Nvidia’s AI backstop strategy began in 2023, when CEO Jensen Huang identified a small AI cloud provider called CoreWeave, which at the time had $16 million in annual revenue. Since then, he has helped it grow into a company with a $80 billion market value. Huang didn’t want to be dependent on a few “hyperscaler” cloud companies like Amazon Web Services, Microsoft Azure, and Google Cloud, so he created a new customer by seeing that CoreWeave got early allotments of Nvidia’s AI servers.

CoreWeave says it doesn’t get any special treatment from Nvidia. “What makes our relationship strong is execution,” a company spokesperson says. “CoreWeave has built the scale, infrastructure, and technical expertise to be a reliable partner, which is why customers and suppliers choose to work with us.”

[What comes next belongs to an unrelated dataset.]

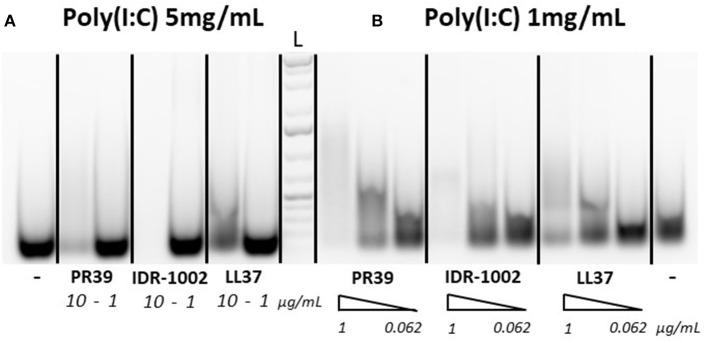
Peptide interactions with poly(I:C). Peptides were incubated with either 5 mg/mL (A) or 1 mg/mL (B) of poly(I:C) for 30 min at 37°C in 20 μL final volume and run on a 1% agarose gel. Poly(I:C) was detected with ethidium bromide. Peptides were used at concentrations of 10 or 1 μg/mL [A with 5 mg/mL poly(I:C)] or with a gradient (triangle shape symbol) of 1, 0.25, and 0.062 μg/mL [B with 1 mg/mL poly(I:C)]. A representative result of three experiments which provided similar results is shown. L, Ladder.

But there’s no denying that Nvidia is CoreWeave’s most important supplier and a key customer. It also owns about 5% of the company’s stock. Huang’s latest move came two weeks ago, when CoreWeave signed a $6.3 billion deal for Nvidia to buy any excess AI data center capacity, should demand from CoreWeave’s multiyear contracts falter. CoreWeave’s business model requires rapid growth and massive debt to fund it. Nvidia is promising to backstop the effort. In so doing, it’s giving others more confidence to lend CoreWeave money for its ambitious growth strategy.

That same week, during a trip to the United Kingdom, Huang seemed to christen a new British CoreWeave-style company called Nscale. Like the CoreWeave of yesteryear, Nscale has little in the way of revenue. According to FactSet, the company raised one round of funding worth $155 million in December.

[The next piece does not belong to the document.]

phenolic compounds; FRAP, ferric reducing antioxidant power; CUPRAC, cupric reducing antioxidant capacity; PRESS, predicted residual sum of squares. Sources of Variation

But now Nscale has the full faith and credit of Nvidia, and a $1.1 billion round of financing from a group that includes Nvidia. It also sports new contracts with Microsoft and OpenAI for U.K. data center deployments, and it has plans to expand internationally.

In a video posted to LinkedIn, Huang “signed” the Nscale partnership on a bottle of Johnny Walker Blue scotch, writing “zero to 50 billion,” in reference to Nscale’s growth. “I’ve never seen a start-up take off like that before,” Huang said to Nscale CEO Josh Payne. “I think you’re on the Starship.”

“We couldn’t do so without your support,” Payne replied.

But the CoreWeave and Nscale deals pale in comparison to what came this past week, when Nvidia committed up to $100 billion to OpenAI, as part of OpenAI’s plan to build 10 gigawatts of data centers for itself.

Data center developers have taken to sizing their projects by the power consumed, since the massive energy requirements are a limiting factor. Ten gigawatts would consume all of the power output from the most recently built U.S. nuclear reactor, Georgia’s Vogtle 4, which opened in 2024, plus another eight just like it.

OpenAI has large cloud computing contracts with Microsoft, Oracle, and CoreWeave, but CEO Sam Altman thinks he will need far more power than that in the future, and Nvidia’s $100 billion is only part of the equation. Nvidia will get shares of the leading start-up in the world, and its investment will be returned in the form of equipment sales. The stock Nvidia is buying will effectively cost nothing.

The deal also guarantees that OpenAI’s new data centers will use Nvidia equipment, not competitor’s products.

The structure of the arrangement has caused some people to refer to it as circular financing. OpenAI needs the money more than anything, but Nvidia also needs a continuing flow of customer purchases.

OpenAI isn’t the only AI company with large ambitions and no cash flow of their own. We could see similar circular deals with Elon Musk’s xAI, Anthropic, and other AI start-ups that burn through cash. Again, Nvidia would get shares, and the investment would be returned in the form of equipment purchases.

In the end, Nvidia is going to use future cash flows to be the “investor of last resort” in the AI world, a phrase used by D.A. Davidson analyst Gil Luria to describe the contours of the OpenAI deal. It won’t let the AI boom go down without a fight.